La distinzione fra “cibo pulito” e “cibo sporco”
La distinzione fra “cibo sporco” e “cibo pulito” è del tutto soggettiva e priva di senso. Non esistono alimenti magici che fanno dimagrire e alimenti da bannare in modo assoluto dal nostro piano alimentare.
In un articolo “The Dirt of Clean Eating (2011)” il nutrizionista Alan Aragon presenta come è letteralmente impossibile definire obiettivamente il “clean eating”.
Definizioni incoerenti di cibo pulito nel corso degli anni
Nel corso degli ultimi decenni, a partire dagli anni 80 con l’inizio della fitness revolution, i media ci hanno bombardato con definizioni incoerenti e contrastanti di “cibo sano e pulito”.
Negli anni 80 erano i grassi i demoni incontrastati sulle nostre tavole e le aziende alimentari lanciavano prodotti fat-free o reduced-fat, per aiutare i consumatori a seguire uno stile alimentare sano. Paradossalmente rispetto a quanto crediamo oggi, i grassi vegetali idrogenati erano considerati un’alternativa superiore per la salute del nostro organismo.Poi in seguito, negli anni 90, si creò la dicotomia fra grassi insaturi e grassi saturi o “cattivi”. I rossi d’uovo e le carni rosse erano demonizzati perché ricchi di colesterolo, mentre si promuoveva una dieta a base di cereali meglio se a basso indice glicemico. Picchi d’insulina frequenti durante la giornata erano considerati dannosi per la salute e quindi si consigliava di suddividere la giornata in tanti piccoli pasti al giorno per controllare i livelli d’insulina e per accelerare il metabolismo.
Nel 2000 ci fu l’amnistia contro i grassi saturi/colesterolo e i grassi vegetali idrogenati diventarono il nemico pubblico numero 1. Gli Omega 3 e l’olio di semi di lino presero il loro posto come grassi “buoni”. Nella stessa decade i carboidrati cominciarono ad essere presentati dai media come più dannosi per la salute rispetto ai poveri grassi. Lo zucchero in particolare fu definito come veleno e cominciò il boom dei vari dolcificanti artificiali.
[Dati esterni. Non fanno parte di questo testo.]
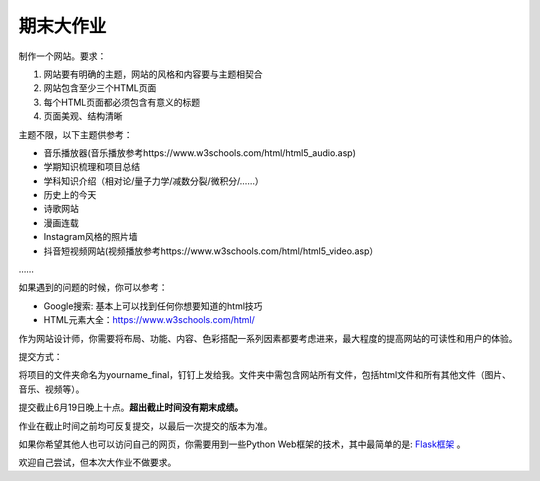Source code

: 期末大作业
**********

制作一个网站。要求：

1.  网站要有明确的主题，网站的风格和内容要与主题相契合
2.  网站包含至少三个HTML页面
3.  每个HTML页面都必须包含有意义的标题
4.  页面美观、结构清晰

主题不限，以下主题供参考：

* 音乐播放器(音乐播放参考https://www.w3schools.com/html/html5_audio.asp)
* 学期知识梳理和项目总结
* 学科知识介绍（相对论/量子力学/减数分裂/微积分/……）
* 历史上的今天
* 诗歌网站
* 漫画连载
* Instagram风格的照片墙
* 抖音短视频网站(视频播放参考https://www.w3schools.com/html/html5_video.asp）
……


如果遇到的问题的时候，你可以参考：

* Google搜索: 基本上可以找到任何你想要知道的html技巧
* HTML元素大全：https://www.w3schools.com/html/

作为网站设计师，你需要将布局、功能、内容、色彩搭配一系列因素都要考虑进来，最大程度的提高网站的可读性和用户的体验。

提交方式：

将项目的文件夹命名为yourname_final，钉钉上发给我。文件夹中需包含网站所有文件，包括html文件和所有其他文件（图片、音乐、视频等）。

提交截止6月19日晚上十点。**超出截止时间没有期末成绩。**

作业在截止时间之前均可反复提交，以最后一次提交的版本为准。

如果你希望其他人也可以访问自己的网页，你需要用到一些Python Web框架的技术，其中最简单的是: `Flask框架 <https://flask.palletsprojects.com/en/2.1.x/>`_ 。

欢迎自己尝试，但本次大作业不做要求。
Fino ad arrivare ai giorni nostri dove la definizione di “clean eating” è diventata ancora più assurda ed incoerente. Ci sono i sostenitori della cosiddetta Paleo Diet che incoraggiano un ritorno alle abitudini alimentari dei nostri antenati del Paleolitico, eliminando cereali, legumi, latticini, sale, zucchero, alcool ed alcune verdure dal proprio piano alimentare. Secondo questa filosofia di pensiero ci dovrebbe essere un ritorno alle origini dell’umanità ma, allo stesso tempo, molti dei suoi seguaci sono tra i più assidui consumatori d’integratori per lo sport ricchi di coloranti, conservanti o ingredienti processati che non hanno nulla a che vedere con quelli che i nostri progenitori trovavano negli arbusti del Paleolitico. La frutta e la verdura hanno più o meno sempre mantenuto l’etichetta di “cibo pulito” nel corso degli ultimi decenni ma oggi sembra che i prodotti senza pesticidi e a coltivazioni biologica siano nettamente “più puliti” rispetto alla frutta e verdura convenzionale, senza riguardo ai costi al dettaglio enormemente maggiori.
Negli anni 90’ i picchi insulinici provocati da fonti di carboidrati ad alto indice glicemico erano evitati come la peste ma, al giorno d’oggi, una fonte di carboidrati a basso indice glicemico come il fruttosio della frutta è vista come nemico numero 1 per la nostra salute.
Non esiste il “cibo pulito”
E’ chiaro dunque che non esiste una definizione comune ed obiettiva di “cibo pulito”. Alle domande che ricevo sulla chat del sito del tipo: “Posso mangiare riso bianco in definizione? Posso mangiare la frutta in definizione? Posso mangiare il gelato, la cioccolata?” rispondo sempre con “Certo, a patto che rientri nei tuoi macros”. Il problema sorge infatti solo quando si vede, si legge e si ragiona solo in termini di bianco o nero: chi da una parte sostiene che un bodybuilder deve mangiare solo pollo, uova, tonno, patate, riso e manzo e chi dall’altra mangia merendine ed alimenti industriali dalla mattina alla sera recitando il mantra IIFYM (If It Fits Your Macros). La verità, come in tutte le cose, sta “nel mezzo”, l’equilibrio sta nella flessibilità e nella pratica della moderazione.